Wondering why your site isn’t as “indexed” as you’d like? Check your crawler control signals before getting too upset. We see a lot of websites making mistakes which can block indexing. While we’d like to ignore those mistakes and simply ingest the content anyway, that’s not always in your best interest, so far safer that we follow your suggestions.
Be sure to read How To Verify Bingbot is Bingbot and To Crawl or Not to Crawl, That is Bingbot’s Question when you’re done with this article as those articles can help fill in some details as well.
On a recent trip, I met with 22 startups and half of them complained of indexing issues. That same half had a real problem in their robots.txt files. The rest were mostly safe, not having the file in the first place.
The problem the first half had? Well, I’ll let you see if you can spot the problem. This was their robots.txt file:
(The “User-agent: *” means the command applies to all robots and the “Disallow: /” tells the robot that it should not visit any pages on the site.)
Obviously, this would pose a problem for them as their pages and content simply wouldn’t be indexed by Bing. Bingbot honors the robots.txt directives. Other search engines may not honor this command (as was evidenced by the content indexed from the sites). While not getting indexed is one form of problem, having content indexed you didn’t want indexed can be even thornier.
While blocking via the robots.txt can be obvious, other things can be implemented which can be equally damaging to our ability to index your content.
Within Bing Webmaster Tools is the Crawl Control feature, which enables you to control the pace of crawling and what time of day Bingbot crawls your site. Pretty handy tool, but you have to understand how to use it. Bingbot checks this feature for commands on interacting with your website, so setting the crawl rate to its lowest setting tells Bingbot to crawl you very lightly and slowly. For large websites, this will make it hard to crawl all your content.

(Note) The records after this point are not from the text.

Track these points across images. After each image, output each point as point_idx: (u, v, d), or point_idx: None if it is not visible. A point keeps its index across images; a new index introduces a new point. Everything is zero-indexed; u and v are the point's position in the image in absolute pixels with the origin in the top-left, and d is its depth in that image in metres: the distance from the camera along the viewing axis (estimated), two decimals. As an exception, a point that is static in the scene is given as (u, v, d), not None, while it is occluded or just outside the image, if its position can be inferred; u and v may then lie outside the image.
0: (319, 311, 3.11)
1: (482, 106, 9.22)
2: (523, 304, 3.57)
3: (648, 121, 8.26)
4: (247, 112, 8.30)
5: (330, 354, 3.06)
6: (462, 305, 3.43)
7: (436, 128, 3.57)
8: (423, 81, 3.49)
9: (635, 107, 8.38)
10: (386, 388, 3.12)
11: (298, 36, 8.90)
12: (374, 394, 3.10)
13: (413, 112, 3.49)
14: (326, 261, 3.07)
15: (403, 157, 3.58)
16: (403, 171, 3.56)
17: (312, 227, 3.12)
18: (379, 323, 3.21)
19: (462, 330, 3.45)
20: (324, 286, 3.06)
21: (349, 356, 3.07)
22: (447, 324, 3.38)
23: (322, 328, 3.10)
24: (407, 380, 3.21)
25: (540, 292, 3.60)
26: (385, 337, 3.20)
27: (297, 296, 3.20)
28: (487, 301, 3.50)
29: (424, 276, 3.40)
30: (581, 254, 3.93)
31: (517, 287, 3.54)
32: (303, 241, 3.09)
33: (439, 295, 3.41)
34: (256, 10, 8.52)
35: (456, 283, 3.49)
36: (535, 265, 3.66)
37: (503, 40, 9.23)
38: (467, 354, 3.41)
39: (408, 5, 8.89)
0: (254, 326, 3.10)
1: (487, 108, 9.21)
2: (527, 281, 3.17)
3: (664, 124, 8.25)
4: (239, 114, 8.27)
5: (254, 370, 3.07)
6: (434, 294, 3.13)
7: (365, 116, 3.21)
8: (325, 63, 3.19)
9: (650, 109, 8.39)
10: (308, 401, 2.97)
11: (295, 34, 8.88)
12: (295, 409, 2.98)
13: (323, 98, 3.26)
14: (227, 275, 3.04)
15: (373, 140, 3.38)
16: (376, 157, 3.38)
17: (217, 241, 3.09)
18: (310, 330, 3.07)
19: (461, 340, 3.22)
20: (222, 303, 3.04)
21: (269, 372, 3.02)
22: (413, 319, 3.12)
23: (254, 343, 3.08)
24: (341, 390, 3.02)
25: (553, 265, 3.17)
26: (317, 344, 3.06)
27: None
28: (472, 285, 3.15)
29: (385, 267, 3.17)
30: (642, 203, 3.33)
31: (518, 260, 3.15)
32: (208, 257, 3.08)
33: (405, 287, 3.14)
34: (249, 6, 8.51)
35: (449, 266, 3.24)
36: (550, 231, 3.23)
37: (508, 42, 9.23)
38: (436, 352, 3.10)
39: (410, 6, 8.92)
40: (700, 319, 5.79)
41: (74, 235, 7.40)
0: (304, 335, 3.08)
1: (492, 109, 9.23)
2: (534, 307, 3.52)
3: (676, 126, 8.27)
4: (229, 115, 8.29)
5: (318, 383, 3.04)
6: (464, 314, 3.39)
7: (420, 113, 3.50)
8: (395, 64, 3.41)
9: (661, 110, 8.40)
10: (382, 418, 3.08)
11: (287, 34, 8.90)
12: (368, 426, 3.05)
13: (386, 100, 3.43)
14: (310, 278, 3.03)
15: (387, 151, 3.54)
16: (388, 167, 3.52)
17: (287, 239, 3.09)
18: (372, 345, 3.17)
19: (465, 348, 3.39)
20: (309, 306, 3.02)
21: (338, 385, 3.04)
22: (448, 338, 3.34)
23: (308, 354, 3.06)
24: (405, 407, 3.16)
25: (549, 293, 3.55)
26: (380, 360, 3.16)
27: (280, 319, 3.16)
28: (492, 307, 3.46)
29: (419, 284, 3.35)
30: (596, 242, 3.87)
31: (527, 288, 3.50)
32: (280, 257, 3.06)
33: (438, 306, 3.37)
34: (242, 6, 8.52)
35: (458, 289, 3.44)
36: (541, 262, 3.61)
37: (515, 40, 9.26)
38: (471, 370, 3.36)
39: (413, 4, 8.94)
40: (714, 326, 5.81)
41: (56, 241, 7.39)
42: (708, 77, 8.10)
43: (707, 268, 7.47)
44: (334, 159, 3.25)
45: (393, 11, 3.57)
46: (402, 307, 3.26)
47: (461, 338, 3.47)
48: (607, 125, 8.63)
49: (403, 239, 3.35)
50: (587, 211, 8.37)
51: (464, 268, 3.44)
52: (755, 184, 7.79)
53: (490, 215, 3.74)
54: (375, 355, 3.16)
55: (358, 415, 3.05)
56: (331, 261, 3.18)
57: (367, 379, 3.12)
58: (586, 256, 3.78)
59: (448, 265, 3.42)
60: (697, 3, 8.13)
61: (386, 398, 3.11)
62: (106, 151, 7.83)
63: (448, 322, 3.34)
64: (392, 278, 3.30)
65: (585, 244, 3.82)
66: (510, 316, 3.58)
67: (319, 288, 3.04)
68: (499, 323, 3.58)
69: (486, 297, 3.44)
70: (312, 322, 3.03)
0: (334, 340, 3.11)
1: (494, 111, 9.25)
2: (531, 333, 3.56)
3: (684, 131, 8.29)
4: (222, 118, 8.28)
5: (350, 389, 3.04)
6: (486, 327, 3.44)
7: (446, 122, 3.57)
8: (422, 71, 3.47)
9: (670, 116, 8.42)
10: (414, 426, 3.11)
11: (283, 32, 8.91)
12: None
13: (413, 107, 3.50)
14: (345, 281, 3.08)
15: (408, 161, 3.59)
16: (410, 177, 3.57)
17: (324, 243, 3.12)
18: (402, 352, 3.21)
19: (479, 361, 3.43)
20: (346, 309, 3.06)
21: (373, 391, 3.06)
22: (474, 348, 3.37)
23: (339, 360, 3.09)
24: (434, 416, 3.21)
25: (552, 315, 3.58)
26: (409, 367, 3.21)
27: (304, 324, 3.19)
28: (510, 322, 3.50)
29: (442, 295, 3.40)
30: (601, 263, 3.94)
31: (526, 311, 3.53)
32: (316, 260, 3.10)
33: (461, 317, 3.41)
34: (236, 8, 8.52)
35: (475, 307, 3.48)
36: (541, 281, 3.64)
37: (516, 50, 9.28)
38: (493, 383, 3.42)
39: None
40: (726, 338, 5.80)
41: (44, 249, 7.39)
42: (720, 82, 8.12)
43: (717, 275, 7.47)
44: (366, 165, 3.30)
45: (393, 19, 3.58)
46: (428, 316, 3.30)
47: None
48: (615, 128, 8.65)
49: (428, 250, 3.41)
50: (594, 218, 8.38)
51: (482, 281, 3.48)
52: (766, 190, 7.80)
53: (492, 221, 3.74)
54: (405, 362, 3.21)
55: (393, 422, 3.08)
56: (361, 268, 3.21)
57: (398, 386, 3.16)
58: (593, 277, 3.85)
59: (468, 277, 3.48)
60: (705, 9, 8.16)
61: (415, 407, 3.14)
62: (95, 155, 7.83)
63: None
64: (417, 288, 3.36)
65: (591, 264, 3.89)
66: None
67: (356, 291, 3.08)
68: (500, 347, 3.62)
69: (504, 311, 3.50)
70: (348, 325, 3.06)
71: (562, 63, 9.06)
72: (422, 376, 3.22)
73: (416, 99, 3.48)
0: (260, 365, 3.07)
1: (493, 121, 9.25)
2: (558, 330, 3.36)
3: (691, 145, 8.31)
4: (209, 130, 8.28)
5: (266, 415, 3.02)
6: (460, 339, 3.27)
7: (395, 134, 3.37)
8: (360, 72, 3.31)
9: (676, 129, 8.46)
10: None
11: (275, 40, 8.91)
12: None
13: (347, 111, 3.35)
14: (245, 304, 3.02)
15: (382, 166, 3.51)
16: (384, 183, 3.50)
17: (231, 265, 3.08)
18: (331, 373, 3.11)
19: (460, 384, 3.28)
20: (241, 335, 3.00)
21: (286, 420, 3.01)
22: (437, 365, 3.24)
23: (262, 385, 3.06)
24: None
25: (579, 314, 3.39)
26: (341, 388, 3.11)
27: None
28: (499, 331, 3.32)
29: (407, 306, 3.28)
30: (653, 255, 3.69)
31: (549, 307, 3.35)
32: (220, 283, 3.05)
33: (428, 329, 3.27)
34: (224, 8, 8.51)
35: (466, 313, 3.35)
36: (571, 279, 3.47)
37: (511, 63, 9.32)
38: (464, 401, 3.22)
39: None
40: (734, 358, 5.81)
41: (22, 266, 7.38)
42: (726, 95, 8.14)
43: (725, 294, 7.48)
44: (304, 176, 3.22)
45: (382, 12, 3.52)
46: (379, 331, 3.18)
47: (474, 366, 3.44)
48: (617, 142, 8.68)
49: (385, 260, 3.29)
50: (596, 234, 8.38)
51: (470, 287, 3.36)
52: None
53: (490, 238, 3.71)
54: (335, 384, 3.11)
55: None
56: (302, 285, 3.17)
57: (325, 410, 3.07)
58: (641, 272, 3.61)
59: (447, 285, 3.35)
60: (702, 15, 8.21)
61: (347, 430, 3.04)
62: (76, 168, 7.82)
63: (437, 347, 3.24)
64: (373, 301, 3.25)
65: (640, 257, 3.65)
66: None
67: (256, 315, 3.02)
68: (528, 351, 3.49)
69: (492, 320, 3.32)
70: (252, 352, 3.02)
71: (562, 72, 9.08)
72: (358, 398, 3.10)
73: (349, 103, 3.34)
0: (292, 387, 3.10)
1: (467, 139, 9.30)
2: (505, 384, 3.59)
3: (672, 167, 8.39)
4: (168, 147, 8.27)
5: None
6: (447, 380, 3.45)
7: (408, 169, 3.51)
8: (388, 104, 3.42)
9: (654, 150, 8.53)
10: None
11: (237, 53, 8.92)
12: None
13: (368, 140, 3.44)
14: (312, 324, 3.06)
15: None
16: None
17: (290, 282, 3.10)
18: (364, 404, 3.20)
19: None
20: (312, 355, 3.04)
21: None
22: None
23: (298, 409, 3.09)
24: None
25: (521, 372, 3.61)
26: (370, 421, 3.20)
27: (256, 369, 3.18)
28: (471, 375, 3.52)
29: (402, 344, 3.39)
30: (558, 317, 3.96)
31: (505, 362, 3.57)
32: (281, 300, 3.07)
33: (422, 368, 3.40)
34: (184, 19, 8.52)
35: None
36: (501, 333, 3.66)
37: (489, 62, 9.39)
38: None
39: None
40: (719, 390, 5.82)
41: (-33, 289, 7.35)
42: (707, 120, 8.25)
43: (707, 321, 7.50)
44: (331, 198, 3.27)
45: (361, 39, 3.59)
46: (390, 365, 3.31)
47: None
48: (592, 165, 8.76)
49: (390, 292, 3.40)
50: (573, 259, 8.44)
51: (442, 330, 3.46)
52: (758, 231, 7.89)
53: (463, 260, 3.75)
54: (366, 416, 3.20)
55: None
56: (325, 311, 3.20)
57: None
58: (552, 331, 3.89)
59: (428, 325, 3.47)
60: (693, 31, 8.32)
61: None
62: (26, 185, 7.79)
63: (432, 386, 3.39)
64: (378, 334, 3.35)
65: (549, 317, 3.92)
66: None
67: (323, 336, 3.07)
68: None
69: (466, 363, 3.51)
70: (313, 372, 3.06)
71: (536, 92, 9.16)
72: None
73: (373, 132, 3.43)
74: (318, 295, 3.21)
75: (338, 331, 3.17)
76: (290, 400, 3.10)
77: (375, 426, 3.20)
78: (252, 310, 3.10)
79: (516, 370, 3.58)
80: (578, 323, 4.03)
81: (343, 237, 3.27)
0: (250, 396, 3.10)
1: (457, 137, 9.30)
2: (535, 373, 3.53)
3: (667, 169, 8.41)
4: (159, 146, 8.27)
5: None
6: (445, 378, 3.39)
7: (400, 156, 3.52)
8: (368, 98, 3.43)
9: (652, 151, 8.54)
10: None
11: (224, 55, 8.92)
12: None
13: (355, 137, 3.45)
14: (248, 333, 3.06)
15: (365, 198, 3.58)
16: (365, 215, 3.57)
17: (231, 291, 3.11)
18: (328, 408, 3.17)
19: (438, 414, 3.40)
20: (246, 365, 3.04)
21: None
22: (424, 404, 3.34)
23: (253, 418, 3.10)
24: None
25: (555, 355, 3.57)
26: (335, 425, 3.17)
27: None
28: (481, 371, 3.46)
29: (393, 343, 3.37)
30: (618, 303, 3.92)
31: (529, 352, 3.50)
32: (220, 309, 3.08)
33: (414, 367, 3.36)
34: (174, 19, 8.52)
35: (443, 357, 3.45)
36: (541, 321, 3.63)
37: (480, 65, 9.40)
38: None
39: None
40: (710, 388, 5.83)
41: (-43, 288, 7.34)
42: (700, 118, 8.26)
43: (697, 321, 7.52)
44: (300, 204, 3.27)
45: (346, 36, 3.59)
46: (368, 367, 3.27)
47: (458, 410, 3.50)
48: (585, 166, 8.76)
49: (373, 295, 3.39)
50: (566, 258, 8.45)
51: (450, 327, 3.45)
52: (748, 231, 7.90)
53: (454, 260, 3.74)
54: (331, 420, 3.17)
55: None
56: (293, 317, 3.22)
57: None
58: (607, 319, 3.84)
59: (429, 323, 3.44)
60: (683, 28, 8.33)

Changing the settings to “full volume” will increase the crawl rate, but be ready for the load this places on your servers or indexing might not be the only issue you face. For the vast majority of sites online today, this won’t be an issue. Maxing the controls and control rate won’t shut you down, but be sure you know what the load on your servers is doing to those visitors trying to access your site at the same time. The controls allow you to set the crawl rate at various times across your day, so you can easily manage things. Maximize your crawl rate when your visitors are not on the site, and slow down crawling when they are visiting your site.
You need to also ensure you’re not selectively blocking Bingbot. If you are, your expectations for indexing should be low, as no crawling means no indexing.
Query Per Second limits
Another common issue we encounter when trying to crawl sites are limits imposed on the number of queries per second (QPS) we can make of the server. These limits are often put in place to protect the systems, which is completely reasonable. Unfortunately, many System Administrators set very low limits unaware of the issues this can cause for your SEO work. This is especially problematic for large websites and sites that produce fresh content in large volumes. Similar to the point made above, if we can’t call the content from the server, we can’t index it.
Hints and help
Inside Bing WMT, you’ll find the Fetch as Bingbot tool. Drop a URL in there and see what comes back. Because that feature adheres to the robots.txt protocol, if you’re blocking us in the robots file, you’ll see a message from the tool noting this issue to crawling.
For that matter, dig deeper and make sure there is nothing else at the server level that’s blocking crawlers. Talk to your IT folks. If you’re working from a hosted solution, check with your host to make sure they aren’t blocking crawlers. We see this happen frequently as hosting companies seek to protect their servers and limit bandwidth consumption. In most cases, the actual websites are completely unaware this blocking is even happening.
Check your crawl error reports. Many times we’ll ping websites and get 500 errors returned. When this happens, we back off and try again later; no sense continually hounding the server, it’s obviously having problems. Watch your 404 pages as well. While you can’t really have “too many” 404 returns, it could indicate a bigger issue. If someone moved content to a new folder and didn’t implement 301 redirects, it’ll take us time to recrawl the site and index the new pages. And you’ve lost the value the 301s could have transferred to the new pages. Possibly more problematic is that the 404 responses start the “release from index” process for pages which don’t return the content as expected when called. If you intend to bring the content back to the original location, you could be setting yourself up for losing traffic while the URLs that 404′d are removed, then must be recrawled and indexed again.
So be sure to investigate all the options if you think you’re suffering indexing issues. And watch those robots.txt files. They’re powerful and we listen to them.